• _EXERCISE REQUIREMENTS_:
(A) From the passage about Kannathil Muthamittal, reproduce verbatim the portion that begins with the words containing "Kannathil Muthamittal ( A" and ends with "and a daughter.".
(B) Using the passage about Kannathil Muthamittal, answer the following:
(i) Which Zee TV television series is the program a remake of?
(ii) How many years had Subathra and Madhiazhagan been married?
(iii) What is the name of Madhiazhagan's mother?

(SUPPLIED PASSAGE)

Kannathil Muthamittal ( A Peck on The Cheek) is a 2022 Indian Tamil-language drama television series that airs on Zee Tamil and it is digitally available on ZEE5. It stars Padine Kumar, Rajeshwari and Santhosh in the lead roles. The series premiered on 11 April 2022 and is a remake of Zee TV television series Tujhse Hai Raabta. This is a tale of a bittersweet relationship between a stepmother and a daughter.

Synopsis
Subathra is married to Madhiazhagan. It has been 5 years since they are married. One day all of a sudden Madhiazhagan marries Vennila who loves Madhiazhagan even though Vennila knows that Madhiazhagan is already married. The marriage happened because Vennila got pregnant by Madhiazhagan. Madhiazhagan brings Vennila to his house after they got married secretly but nobody in Madhiazhagan’s family accepted them and they kicked out Madhiazhagan and Vennila out of the house. While Madhiazhagan’s mother Saradha is heartbroken after the incident, she decided to care for Subathra as like her own daughter.

(End SUPPLIED PASSAGE)
(INFORMATION PROVIDED)

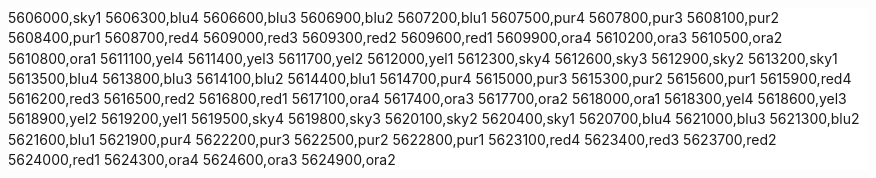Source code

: 5606000,sky1
5606300,blu4
5606600,blu3
5606900,blu2
5607200,blu1
5607500,pur4
5607800,pur3
5608100,pur2
5608400,pur1
5608700,red4
5609000,red3
5609300,red2
5609600,red1
5609900,ora4
5610200,ora3
5610500,ora2
5610800,ora1
5611100,yel4
5611400,yel3
5611700,yel2
5612000,yel1
5612300,sky4
5612600,sky3
5612900,sky2
5613200,sky1
5613500,blu4
5613800,blu3
5614100,blu2
5614400,blu1
5614700,pur4
5615000,pur3
5615300,pur2
5615600,pur1
5615900,red4
5616200,red3
5616500,red2
5616800,red1
5617100,ora4
5617400,ora3
5617700,ora2
5618000,ora1
5618300,yel4
5618600,yel3
5618900,yel2
5619200,yel1
5619500,sky4
5619800,sky3
5620100,sky2
5620400,sky1
5620700,blu4
5621000,blu3
5621300,blu2
5621600,blu1
5621900,pur4
5622200,pur3
5622500,pur2
5622800,pur1
5623100,red4
5623400,red3
5623700,red2
5624000,red1
5624300,ora4
5624600,ora3
5624900,ora2
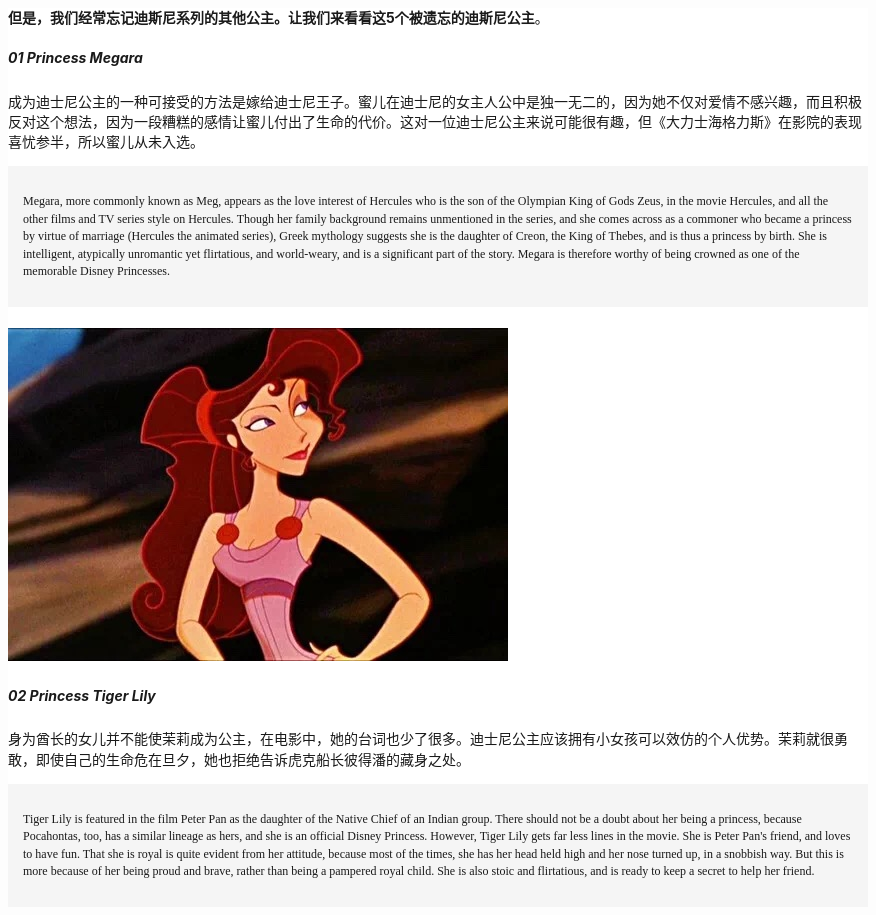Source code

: <b>但是，我们经常忘记迪斯尼系列的其他公主。让我们来看看这5个被遗忘的迪斯尼公主</b>。


<h5>01 Princess Megara </h5>





成为迪士尼公主的一种可接受的方法是嫁给迪士尼王子。蜜儿在迪士尼的女主人公中是独一无二的，因为她不仅对爱情不感兴趣，而且积极反对这个想法，因为一段糟糕的感情让蜜儿付出了生命的代价。这对一位迪士尼公主来说可能很有趣，但《大力士海格力斯》在影院的表现喜忧参半，所以蜜儿从未入选。

<div style="text-align:left; background: whitesmoke;padding:15px;font-family:verdana; font-size:12px; border: 1px lightgrey">

Megara, more commonly known as Meg, appears as the love interest of Hercules who is the son of the Olympian King of Gods Zeus, in the movie Hercules, and all the other films and TV series style on Hercules. Though her family background remains unmentioned in the series, and she comes across as a commoner who became a princess by virtue of marriage (Hercules the animated series), Greek mythology suggests she is the daughter of Creon, the King of Thebes, and is thus a princess by birth. She is intelligent, atypically unromantic yet flirtatious, and world-weary, and is a significant part of the story. Megara is therefore worthy of being crowned as one of the memorable Disney Princesses.


</div>
<br>

<img src="./asset/32/megara.jpg" alt="魔鬼营榜单">


<h5>02 Princess Tiger Lily</h5>


身为酋长的女儿并不能使茉莉成为公主，在电影中，她的台词也少了很多。迪士尼公主应该拥有小女孩可以效仿的个人优势。茉莉就很勇敢，即使自己的生命危在旦夕，她也拒绝告诉虎克船长彼得潘的藏身之处。



<div style="text-align:left; background: whitesmoke;padding:15px;font-family:verdana; font-size:12px; border: 1px lightgrey">

Tiger Lily is featured in the film Peter Pan as the daughter of the Native Chief of an Indian group. There should not be a doubt about her being a princess, because Pocahontas, too, has a similar lineage as hers, and she is an official Disney Princess. However, Tiger Lily gets far less lines in the movie. She is Peter Pan's friend, and loves to have fun. That she is royal is quite evident from her attitude, because most of the times, she has her head held high and her nose turned up, in a snobbish way. But this is more because of her being proud and brave, rather than being a pampered royal child. She is also stoic and flirtatious, and is ready to keep a secret to help her friend.
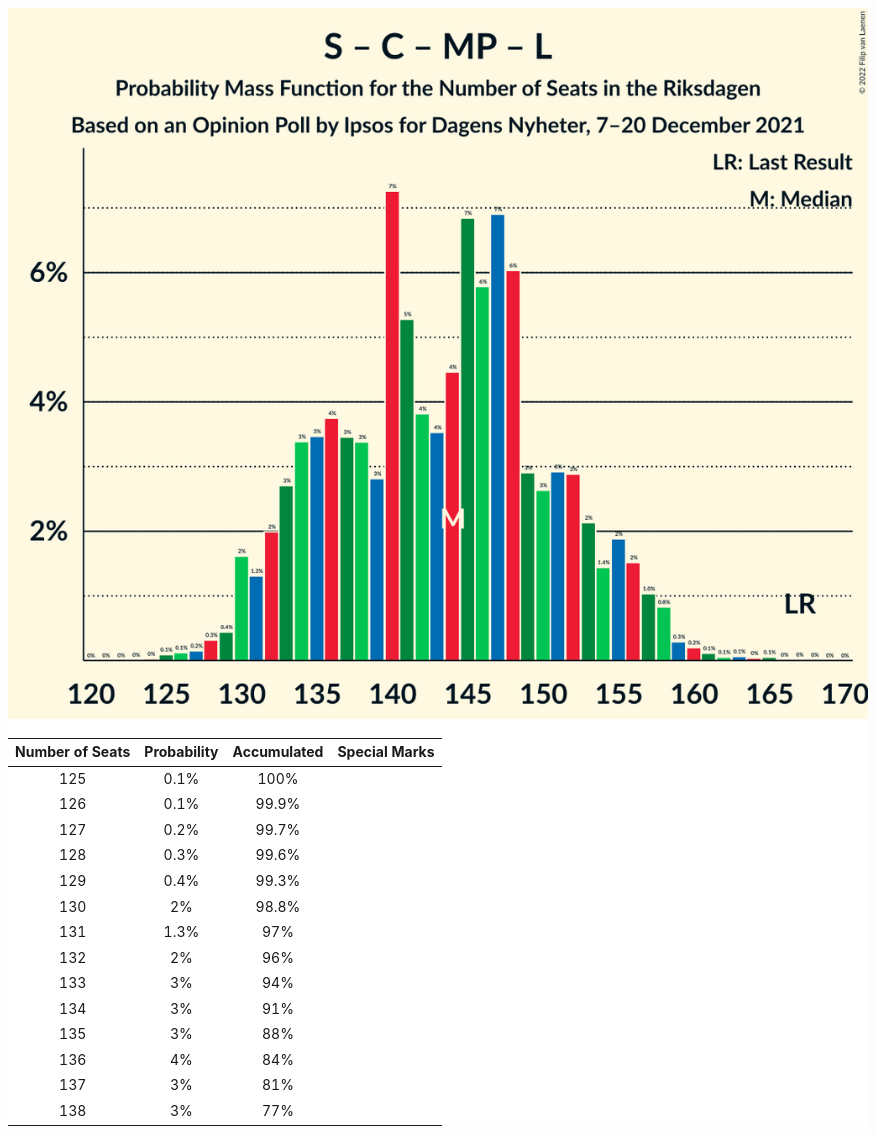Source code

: ![Graph with seats probability mass function not yet produced](2021-12-20-Ipsos-coalitions-seats-pmf-s–c–mp–l.png "Seats Probability Mass Function")

| Number of Seats | Probability | Accumulated | Special Marks |
|:---------------:|:-----------:|:-----------:|:-------------:|
| 125 | 0.1% | 100% |  |
| 126 | 0.1% | 99.9% |  |
| 127 | 0.2% | 99.7% |  |
| 128 | 0.3% | 99.6% |  |
| 129 | 0.4% | 99.3% |  |
| 130 | 2% | 98.8% |  |
| 131 | 1.3% | 97% |  |
| 132 | 2% | 96% |  |
| 133 | 3% | 94% |  |
| 134 | 3% | 91% |  |
| 135 | 3% | 88% |  |
| 136 | 4% | 84% |  |
| 137 | 3% | 81% |  |
| 138 | 3% | 77% |  |
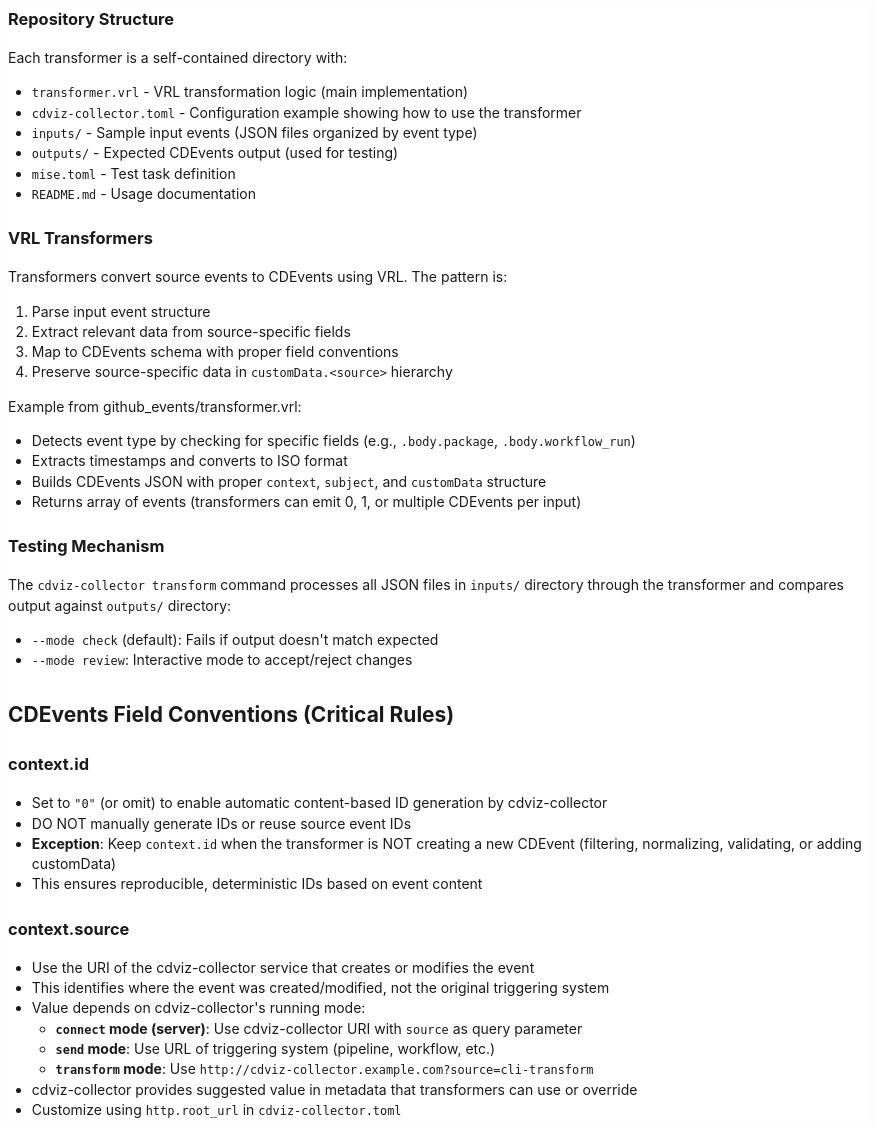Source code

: ### Repository Structure

Each transformer is a self-contained directory with:
- `transformer.vrl` - VRL transformation logic (main implementation)
- `cdviz-collector.toml` - Configuration example showing how to use the transformer
- `inputs/` - Sample input events (JSON files organized by event type)
- `outputs/` - Expected CDEvents output (used for testing)
- `mise.toml` - Test task definition
- `README.md` - Usage documentation

### VRL Transformers

Transformers convert source events to CDEvents using VRL. The pattern is:

1. Parse input event structure
2. Extract relevant data from source-specific fields
3. Map to CDEvents schema with proper field conventions
4. Preserve source-specific data in `customData.<source>` hierarchy

Example from github_events/transformer.vrl:
- Detects event type by checking for specific fields (e.g., `.body.package`, `.body.workflow_run`)
- Extracts timestamps and converts to ISO format
- Builds CDEvents JSON with proper `context`, `subject`, and `customData` structure
- Returns array of events (transformers can emit 0, 1, or multiple CDEvents per input)

### Testing Mechanism

The `cdviz-collector transform` command processes all JSON files in `inputs/` directory through the transformer and compares output against `outputs/` directory:

- `--mode check` (default): Fails if output doesn't match expected
- `--mode review`: Interactive mode to accept/reject changes

## CDEvents Field Conventions (Critical Rules)

### context.id
- Set to `"0"` (or omit) to enable automatic content-based ID generation by cdviz-collector
- DO NOT manually generate IDs or reuse source event IDs
- **Exception**: Keep `context.id` when the transformer is NOT creating a new CDEvent (filtering, normalizing, validating, or adding customData)
- This ensures reproducible, deterministic IDs based on event content

### context.source
- Use the URI of the cdviz-collector service that creates or modifies the event
- This identifies where the event was created/modified, not the original triggering system
- Value depends on cdviz-collector's running mode:
  - **`connect` mode (server)**: Use cdviz-collector URI with `source` as query parameter
  - **`send` mode**: Use URL of triggering system (pipeline, workflow, etc.)
  - **`transform` mode**: Use `http://cdviz-collector.example.com?source=cli-transform`
- cdviz-collector provides suggested value in metadata that transformers can use or override
- Customize using `http.root_url` in `cdviz-collector.toml`
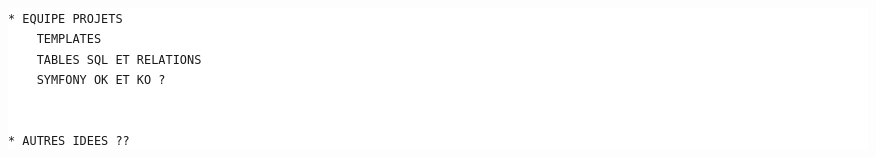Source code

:     * EQUIPE PROJETS
        TEMPLATES
        TABLES SQL ET RELATIONS
        SYMFONY OK ET KO ?


    * AUTRES IDEES ??



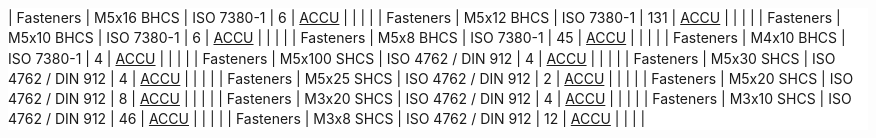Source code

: | Fasteners                       | M5x16 BHCS                                                                    | ISO 7380-1                  | 6       | [ACCU](https://www.accu.co.uk/socket-button-screws/8150-SSB-M5-16-A2)                                                            |                                                                                     |                                                         |                                    |
| Fasteners                       | M5x12 BHCS                                                                    | ISO 7380-1                  | 131     | [ACCU](https://www.accu.co.uk/socket-button-screws/8148-SSB-M5-12-A2)                                                            |                                                                                     |                                                         |                                    |
| Fasteners                       | M5x10 BHCS                                                                    | ISO 7380-1                  | 6       | [ACCU](https://www.accu.co.uk/socket-button-screws/8147-SSB-M5-10-A2)                                                            |                                                                                     |                                                         |                                    |
| Fasteners                       | M5x8 BHCS                                                                     | ISO 7380-1                  | 45      | [ACCU](https://www.accu.co.uk/socket-button-screws/8146-SSB-M5-8-A2)                                                             |                                                                                     |                                                         |                                    |
| Fasteners                       | M4x10 BHCS                                                                    | ISO 7380-1                  | 4       | [ACCU](https://www.accu.co.uk/socket-button-screws/8129-SSB-M4-10-A2)                                                            |                                                                                     |                                                         |                                    |
| Fasteners                       | M5x100 SHCS                                                                   | ISO 4762 / DIN 912          | 4       | [ACCU](https://www.accu.co.uk/cap-head-screws/2861-SSC-M5-100-A2)                                                                |                                                                                     |                                                         |                                    |
| Fasteners                       | M5x30 SHCS                                                                    | ISO 4762 / DIN 912          | 4       | [ACCU](https://www.accu.co.uk/cap-head-screws/3857-SSCF-M5-30-A2)                                                                |                                                                                     |                                                         |                                    |
| Fasteners                       | M5x25 SHCS                                                                    | ISO 4762 / DIN 912          | 2       | [ACCU](https://www.accu.co.uk/cap-head-screws/10647-SSC-M5-25-A2)                                                                |                                                                                     |                                                         |                                    |
| Fasteners                       | M5x20 SHCS                                                                    | ISO 4762 / DIN 912          | 8       | [ACCU](https://www.accu.co.uk/cap-head-screws/3854-SSCF-M5-20-A2)                                                                |                                                                                     |                                                         |                                    |
| Fasteners                       | M3x20 SHCS                                                                    | ISO 4762 / DIN 912          | 4       | [ACCU](https://www.accu.co.uk/cap-head-screws/2802-SSC-M3-20-A2)                                                                 |                                                                                     |                                                         |                                    |
| Fasteners                       | M3x10 SHCS                                                                    | ISO 4762 / DIN 912          | 46      | [ACCU](https://www.accu.co.uk/cap-head-screws/3819-SSCF-M3-10-A2)                                                                |                                                                                     |                                                         |                                    |
| Fasteners                       | M3x8 SHCS                                                                     | ISO 4762 / DIN 912          | 12      | [ACCU](https://www.accu.co.uk/cap-head-screws/3818-SSCF-M3-8-A2)                                                                 |                                                                                     |                                                         |                                    |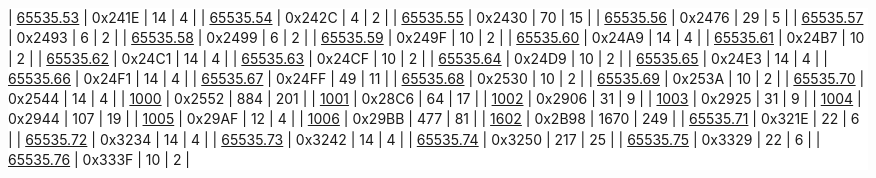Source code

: | [65535.53](#event-6553553) | 0x241E       |     14 |              4 |
| [65535.54](#event-6553554) | 0x242C       |      4 |              2 |
| [65535.55](#event-6553555) | 0x2430       |     70 |             15 |
| [65535.56](#event-6553556) | 0x2476       |     29 |              5 |
| [65535.57](#event-6553557) | 0x2493       |      6 |              2 |
| [65535.58](#event-6553558) | 0x2499       |      6 |              2 |
| [65535.59](#event-6553559) | 0x249F       |     10 |              2 |
| [65535.60](#event-6553560) | 0x24A9       |     14 |              4 |
| [65535.61](#event-6553561) | 0x24B7       |     10 |              2 |
| [65535.62](#event-6553562) | 0x24C1       |     14 |              4 |
| [65535.63](#event-6553563) | 0x24CF       |     10 |              2 |
| [65535.64](#event-6553564) | 0x24D9       |     10 |              2 |
| [65535.65](#event-6553565) | 0x24E3       |     14 |              4 |
| [65535.66](#event-6553566) | 0x24F1       |     14 |              4 |
| [65535.67](#event-6553567) | 0x24FF       |     49 |             11 |
| [65535.68](#event-6553568) | 0x2530       |     10 |              2 |
| [65535.69](#event-6553569) | 0x253A       |     10 |              2 |
| [65535.70](#event-6553570) | 0x2544       |     14 |              4 |
| [1000](#event-1000)        | 0x2552       |    884 |            201 |
| [1001](#event-1001)        | 0x28C6       |     64 |             17 |
| [1002](#event-1002)        | 0x2906       |     31 |              9 |
| [1003](#event-1003)        | 0x2925       |     31 |              9 |
| [1004](#event-1004)        | 0x2944       |    107 |             19 |
| [1005](#event-1005)        | 0x29AF       |     12 |              4 |
| [1006](#event-1006)        | 0x29BB       |    477 |             81 |
| [1602](#event-1602)        | 0x2B98       |   1670 |            249 |
| [65535.71](#event-6553571) | 0x321E       |     22 |              6 |
| [65535.72](#event-6553572) | 0x3234       |     14 |              4 |
| [65535.73](#event-6553573) | 0x3242       |     14 |              4 |
| [65535.74](#event-6553574) | 0x3250       |    217 |             25 |
| [65535.75](#event-6553575) | 0x3329       |     22 |              6 |
| [65535.76](#event-6553576) | 0x333F       |     10 |              2 |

(End INFORMATION PROVIDED)

• _EXERCISE SOLUTIONS_:
(A)
Kannathil Muthamittal ( A Peck on The Cheek) is a 2022 Indian Tamil-language drama television series that airs on Zee Tamil and it is digitally available on ZEE5. It stars Padine Kumar, Rajeshwari and Santhosh in the lead roles. The series premiered on 11 April 2022 and is a remake of Zee TV television series Tujhse Hai Raabta. This is a tale of a bittersweet relationship between a stepmother and a daughter.

(B)
(i) Tujhse Hai Raabta
(ii) 5 years
(iii) Saradha